Romance
I.
No one’s serious at seventeen.
—Nice evening out, to hell with beers and lemonade,
And rowdy cafes with glaring lights!
—Let’s go to the green lindens on the promenade.
The lindens smell good on mild June nights!
The air so soft that you close your eyes;
Wind laden with sounds,—the town is near,—
Carries the scents of vineyard and beer . . .
II.
—And there, a patch of darkest blue,
Framed by a little branch,
Pricked by a bad star, that diffuses
In soft shivers, small and white . . .
Night in June! Seventeen!—You’re carried away.
The sap is champagne and it goes to your head . . .
You ramble; feel a kiss on your lips
That palpitates there like a minuscule beast . . .
III.
Crazy heart Crusoes through romances galore,
—When, in the pale light of a tall streetlamp,
A young miss passes, all charm and all airs,
In the unnerving shadow of Papa’s stiff collar . . .
And, as she finds you immensely naive,
While taking her booties out for a stroll,
She spins around, so quick and alive . . .
—The cavatinas on your lips die and fall . . .
IV.
You’re in love. Held up till August.
You’re in love.—Your poems make Her laugh.
Your friends fall away, think you’re a bore.
—Then one evening Beloved bothers to write . . . !

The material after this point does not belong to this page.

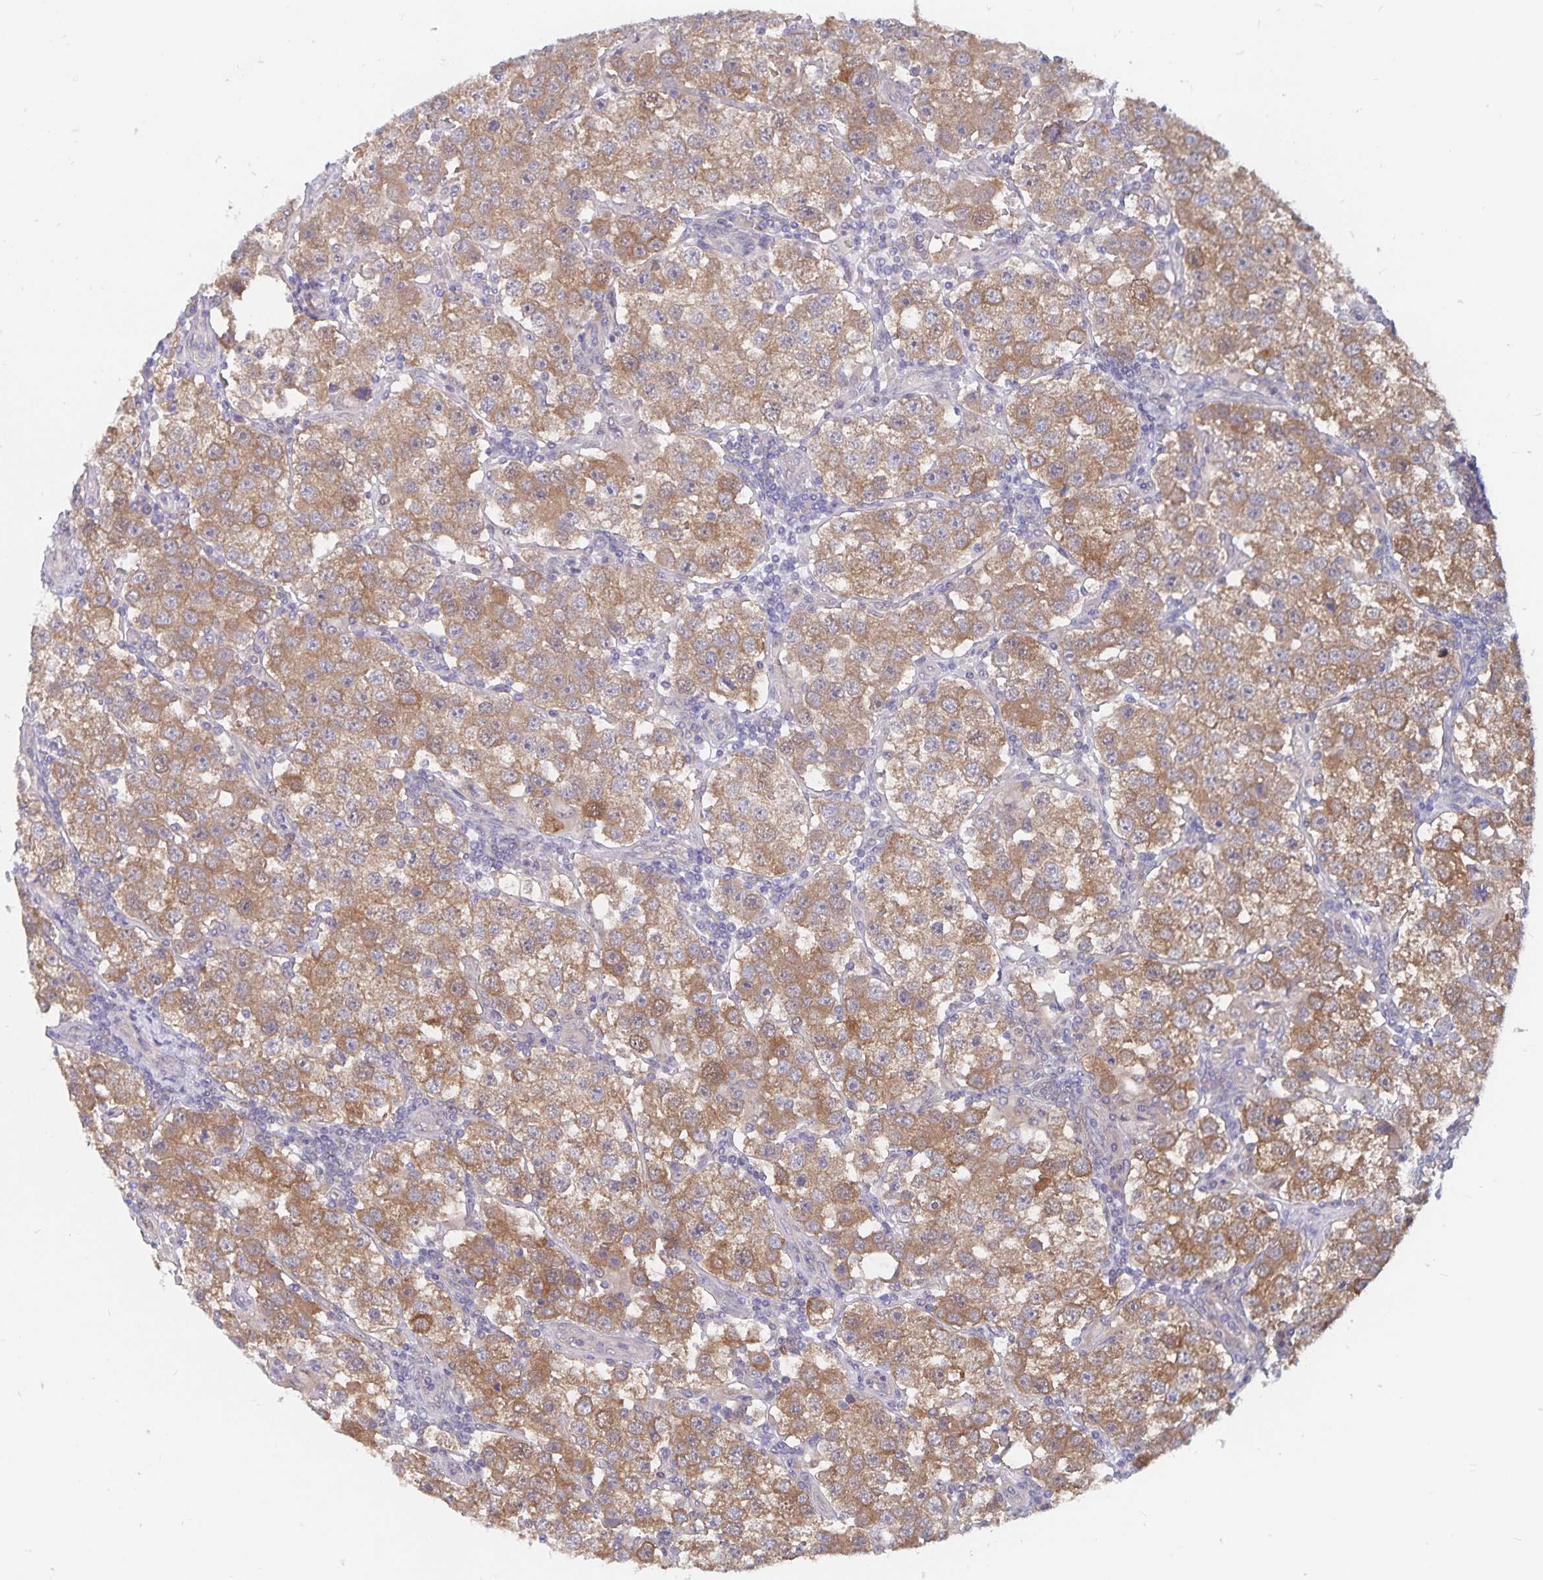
{"staining": {"intensity": "moderate", "quantity": ">75%", "location": "cytoplasmic/membranous"}, "tissue": "testis cancer", "cell_type": "Tumor cells", "image_type": "cancer", "snomed": [{"axis": "morphology", "description": "Seminoma, NOS"}, {"axis": "topography", "description": "Testis"}], "caption": "Testis cancer (seminoma) stained for a protein (brown) shows moderate cytoplasmic/membranous positive staining in approximately >75% of tumor cells.", "gene": "BAG6", "patient": {"sex": "male", "age": 37}}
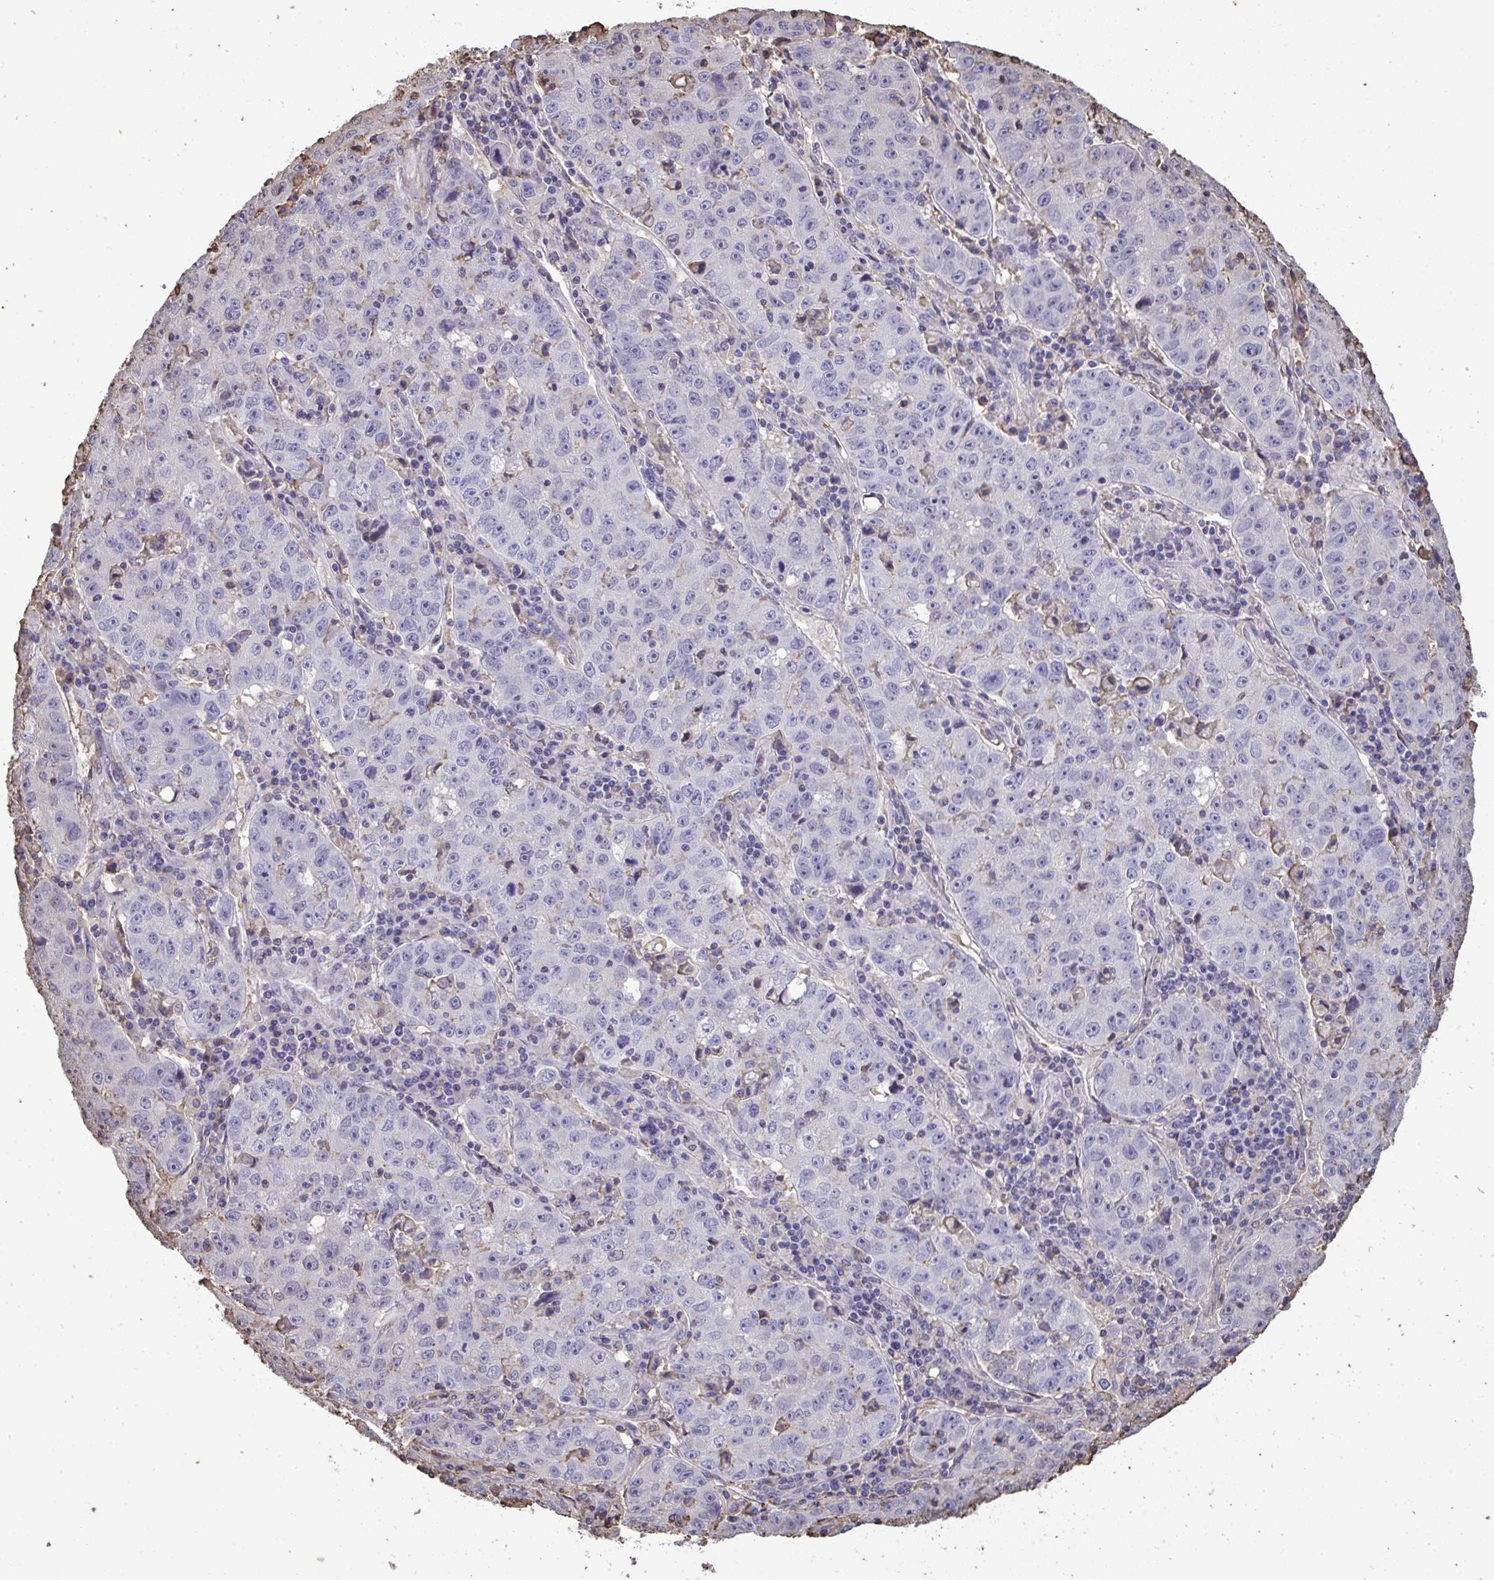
{"staining": {"intensity": "negative", "quantity": "none", "location": "none"}, "tissue": "lung cancer", "cell_type": "Tumor cells", "image_type": "cancer", "snomed": [{"axis": "morphology", "description": "Normal morphology"}, {"axis": "morphology", "description": "Adenocarcinoma, NOS"}, {"axis": "topography", "description": "Lymph node"}, {"axis": "topography", "description": "Lung"}], "caption": "Immunohistochemical staining of adenocarcinoma (lung) exhibits no significant positivity in tumor cells. The staining was performed using DAB (3,3'-diaminobenzidine) to visualize the protein expression in brown, while the nuclei were stained in blue with hematoxylin (Magnification: 20x).", "gene": "ANXA5", "patient": {"sex": "female", "age": 57}}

—That evening, . . .—you go back to glaring cafes,
You order beers or else lemonade . . .
—No one’s serious at seventeen
When the lindens are green on the promenade.
Vowels
A black, E white, I red, U green, O blue:
Vowels, someday I’ll relate your secret birth:
A, bristling black corset of shimmering flies
Mizzing about an unbearable stench,
Gulf of night; E, white of vapors and tents,
Proud glacier spears, ivory kings, Queen Anne’s lace;
I, shades of crimson, spat blood, comely lips
Laughing in anger, or penitent drunks;
U, cycles, divine hum of viridian seas,
Peace of scrub-ground dotted with beasts, peace of lines
That alchemy etches in studious brows;
O, great Clarion so dissonant and shrill,
Silences crisscrossed by Angels and Worlds:
—O the Omega, violet beam of Your Eyes!
Memory
I.
Clear water; like salt from childish tears,
The sunlit assault of women’s white forms;
silk, in droves and pure lily, banners on walls
that some vestal virgin was called to defend;
frolics angelic;—No . . . the gold current rolling,
moves her arms, black and heavy, and fresh with green grass.
She sinks darkly, blue Heaven for her canopy, summons
as drapes the deep shadows of hillside and arch.
II.
The humid pane tenders its crystalline bubbling!
With pale gold the water arrays the beds deep.
The faded green dresses of girls still budding
form willows, from which unbridled swallows leap.
Purer than doubloons, eyelid warm and yellow,
the marsh marigolds—Bride, your conjugal faith!—
at noon sharp, from her cloudy mirror, begrudges
to the sultry gray sky the Sphere rosy and dear.
III.
Madam stands too erect in the meadow
nearby where filaments of her labor snow; parasol
between her fingers rolled; careless stroll; too proud;
offspring reading on the flowering knoll
their books bound in red leather! Alas, He, like
a thousand white angels who part on the road,
is already setting off past the hills! She,
all frigid, and black, runs! after the man is gone!
IV.
Longing for the thick young arms of pure grass! Gold of
April moons in the heart of the sacrosanct bed!
Joy of riverside worksites in dereliction, prey
to evenings in August that bred these decays!
Now she weeps under ramparts! The cool breath
of poplars above is the only breeze. Then,
it’s the surface, with no source or reflections, gray:
an old dredger, in his still rowboat, toils away.
V.
A pawn to that watery eye, I can’t grasp,
O motionless boat! oh, short reach! either one
of these flowers: not the yellow that perturbs,
nor the blue, friend to water the color of ash.
Ah! white willow powder shaken off by a wing!
Rose of the reeds so long ago devoured!
My boat, ever still; its chain fast stuck
In the bed of this vast liquid eye,—to what muck?